Hey, Raven, hier ist Marry. Gerade ist ein Packet für dich angekommen und ich dachte, du siehst dir das lieber mal an." Marry, meine Sekretärin, übernahm normalerweise den Papierkram, wenn ich mal einen Tag nicht auf der Arbeit war, weil ich mir Zeit für Bea nehmen wollte.

Ich erinnerte mich noch ganz genau, wie wenig überrascht meine Eltern waren, als sie gesehen hatten, dass ich mein Studienfach von Informatik zu Jura geändert hatte. Sie hatten mich mit einem wissenden Blick angesehen, den ich noch immer vor Augen hatte. Aber kein einziges Wort war über ihre Lippen gekommen. Mir war das nur recht gewesen, denn mehr hatte ich auch nicht gewollt.

Seufzend beobachtete ich, wie Bea sich mit Müsli vollkleckerte: „Eigentlich wollte ich heute nicht ins Büro kommen... Nun denn, ich bin in einer Stunde da. Ich bringe Bea vorher noch in den Kindergarten." Ich konnte mir vorstellen, dass Marry nickte, und legte auf.

Bea schaute mich mit großen Augen: „Muss Mommy arbeiten?"

„Ja, Mommy muss gleich arbeiten."

Ich half ihr sich für den Kindergarten fertigzumachen und beseitigte nebenbei noch ein paar Schokomüsliflecken auf ihrem Pyjama.
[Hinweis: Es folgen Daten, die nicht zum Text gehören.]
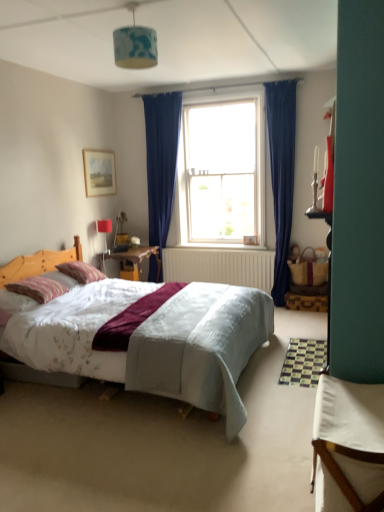
Question: Can you confirm if striped cotton pillow at left, the first pillow when ordered from front to back, is shorter than white glass window at center?

Choices:
 (A) no
 (B) yes

Answer: (B)

Question: From a real-world perspective, is striped cotton pillow at left, marked as the second pillow in a back-to-front arrangement, physically below white glass window at center?

Choices:
 (A) yes
 (B) no

Answer: (A)

Question: Is striped cotton pillow at left, the first pillow when ordered from front to back, smaller than white glass window at center?

Choices:
 (A) no
 (B) yes

Answer: (B)

Question: Is striped cotton pillow at left, the first pillow when ordered from front to back, facing towards white glass window at center?

Choices:
 (A) yes
 (B) no

Answer: (B)

Question: From a real-world perspective, is striped cotton pillow at left, the first pillow when ordered from front to back, physically above white glass window at center?

Choices:
 (A) no
 (B) yes

Answer: (A)

Question: From the image's perspective, is striped cotton pillow at left, marked as the second pillow in a back-to-front arrangement, on top of white glass window at center?

Choices:
 (A) yes
 (B) no

Answer: (B)

Question: Is white fabric table at lower right outside white glass window at center?

Choices:
 (A) no
 (B) yes

Answer: (B)

Question: Can you confirm if white fabric table at lower right is bigger than white glass window at center?

Choices:
 (A) no
 (B) yes

Answer: (A)

Question: From the image's perspective, is white fabric table at lower right under white glass window at center?

Choices:
 (A) yes
 (B) no

Answer: (A)

Question: Does white fabric table at lower right have a lesser height compared to white glass window at center?

Choices:
 (A) no
 (B) yes

Answer: (B)

Question: Is white fabric table at lower right positioned in front of white glass window at center?

Choices:
 (A) yes
 (B) no

Answer: (A)

Question: Does white fabric table at lower right have a lesser width compared to white glass window at center?

Choices:
 (A) no
 (B) yes

Answer: (A)

Question: Considering the relative sizes of wooden picture frame at upper left and blue fabric lampshade at upper center in the image provided, is wooden picture frame at upper left wider than blue fabric lampshade at upper center?

Choices:
 (A) no
 (B) yes

Answer: (A)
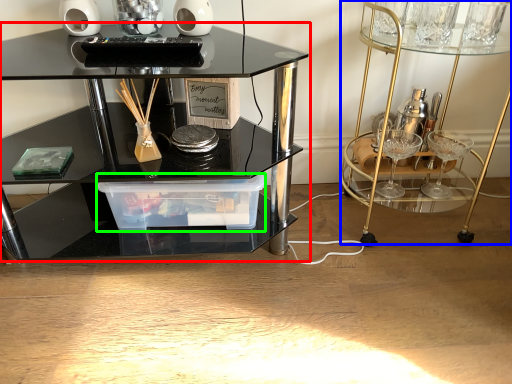
Question: Estimate the real-world distances between objects in this image. Which object is farther from table (highlighted by a red box), vanity (highlighted by a blue box) or glass box (highlighted by a green box)?

Choices:
 (A) vanity
 (B) glass box

Answer: (A)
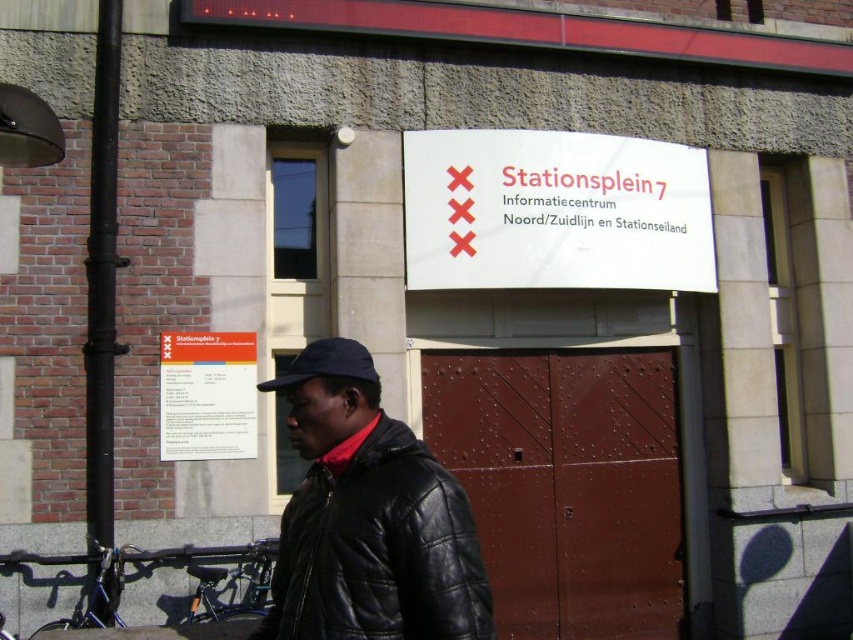
Question: Considering the real-world distances, which object is farthest from the matte blue cap at center?

Choices:
 (A) white paper sign at center
 (B) white paper sign at upper center
 (C) black leather jacket at lower left

Answer: (C)

Question: Among these objects, which one is nearest to the camera?

Choices:
 (A) black leather jacket at lower left
 (B) matte blue cap at center
 (C) white paper sign at center

Answer: (A)

Question: Can you confirm if black leather jacket at lower left is positioned below white paper sign at upper center?

Choices:
 (A) no
 (B) yes

Answer: (B)

Question: Which point appears farthest from the camera in this image?

Choices:
 (A) (233, 433)
 (B) (260, 384)
 (C) (422, 282)

Answer: (C)

Question: Does white paper sign at center have a greater width compared to white paper sign at upper center?

Choices:
 (A) yes
 (B) no

Answer: (A)

Question: Does white paper sign at center appear under white paper sign at upper center?

Choices:
 (A) no
 (B) yes

Answer: (A)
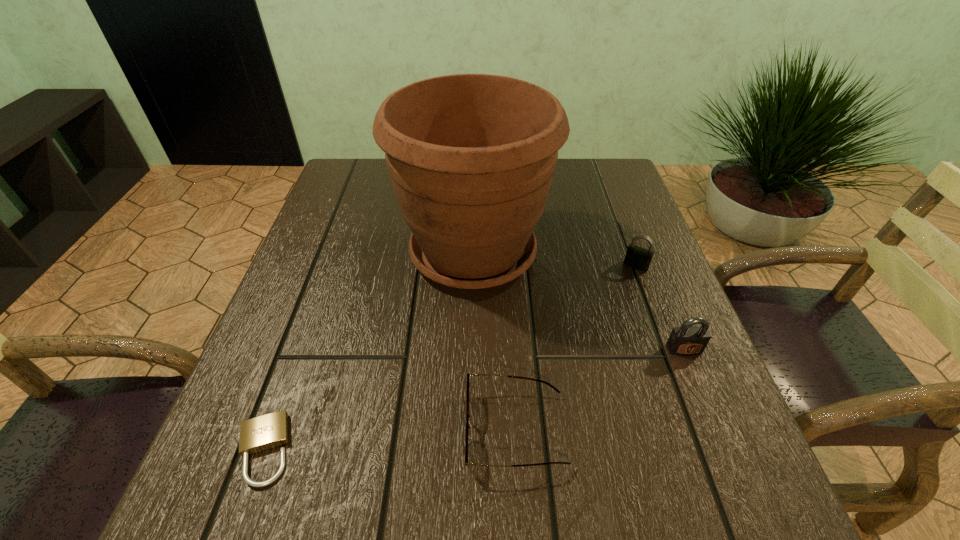
This screenshot has height=540, width=960. I want to click on the tallest object, so click(x=471, y=157).

Locate an element on the screen. the second nearest padlock is located at coordinates (687, 340).

At what (x,y) coordinates should I click in order to perform the action: click on the farthest padlock. Please return your answer as a coordinate pair (x, y). The height and width of the screenshot is (540, 960). Looking at the image, I should click on (636, 257).

Where is `the fourth tallest object`? the fourth tallest object is located at coordinates (468, 374).

At what (x,y) coordinates should I click in order to perform the action: click on the shortest object. Please return your answer as a coordinate pair (x, y). Looking at the image, I should click on (264, 432).

Find the location of a particular element. The height and width of the screenshot is (540, 960). the shortest padlock is located at coordinates (264, 432).

Identify the location of vacant space located 0.190m on the left of the tallest object. The image size is (960, 540). (309, 253).

Find the location of a particular element. The width and height of the screenshot is (960, 540). blank space located on the front of the second nearest padlock near the keyhole is located at coordinates coord(747,502).

Locate an element on the screen. free space located on the front of the farthest padlock is located at coordinates (677, 373).

Identify the location of vacant area located 0.200m on the face of the spectacles. (336, 430).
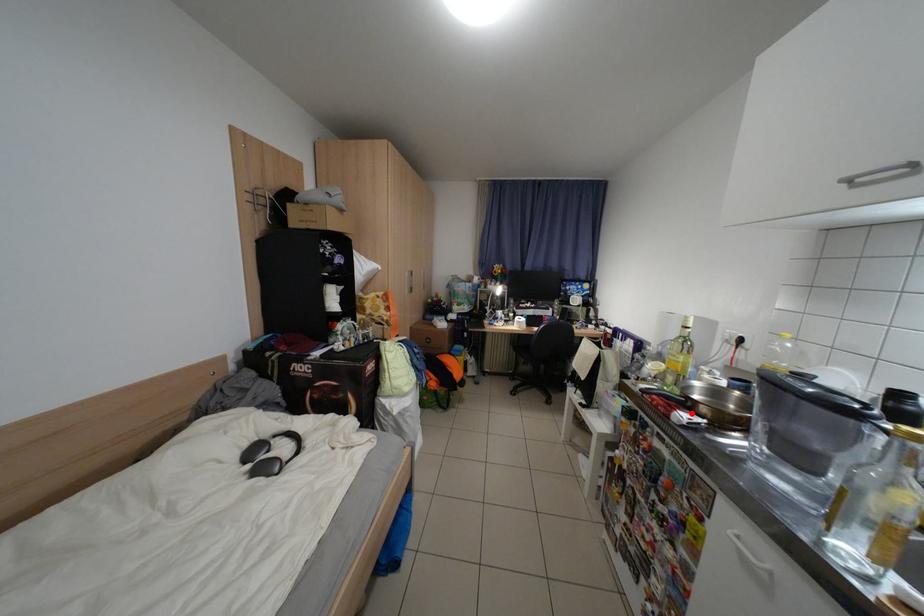
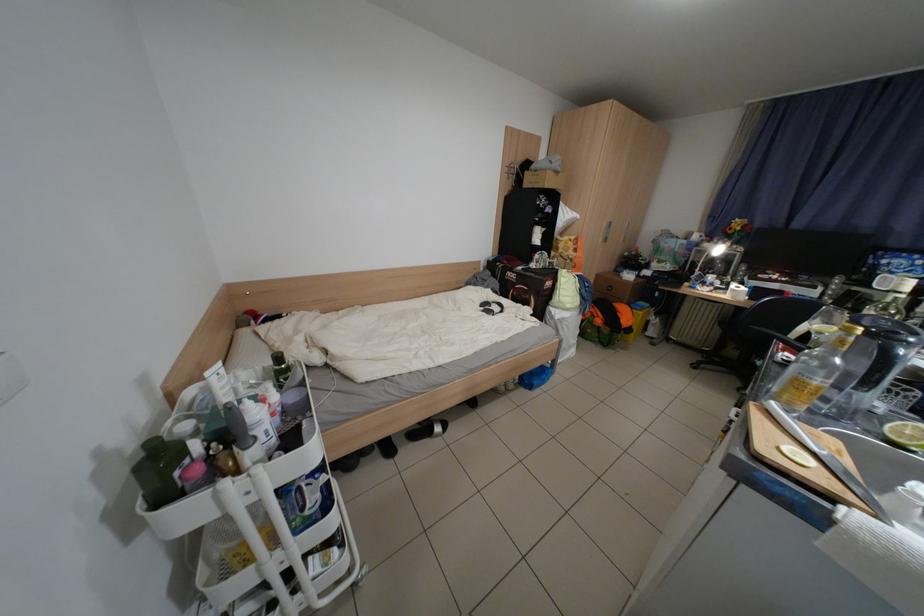
The point at the highlighted location is marked in the first image. Where is the corresponding point in the second image?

Jeffrey, Zacs Fahrer, fuhr Bea und mich zu ihrem Kindergarten. Sie gab mir ein Küsschen auf die Wange und eine dicke Umarmung, bevor sie zu ihren Freunden stürmte. Mit einem traurigen Lächeln sah ich ihr nach.

Wenn er sie doch nur einmal gesehen hätte.

Nur ein einziges Mal.

Obwohl Bea noch klein war, erkannte ich jeden Tag so viele Sachen, die sie von ihm geerbt hatte. Von ihren blauen Augen bis hin zu ihrer noch sehr verspielten Art. Dann war da noch ihr Lächeln. Wann immer sie lächelte, kicherte oder lachte, da hatte ich das Gefühl, ich würde ihn sehen.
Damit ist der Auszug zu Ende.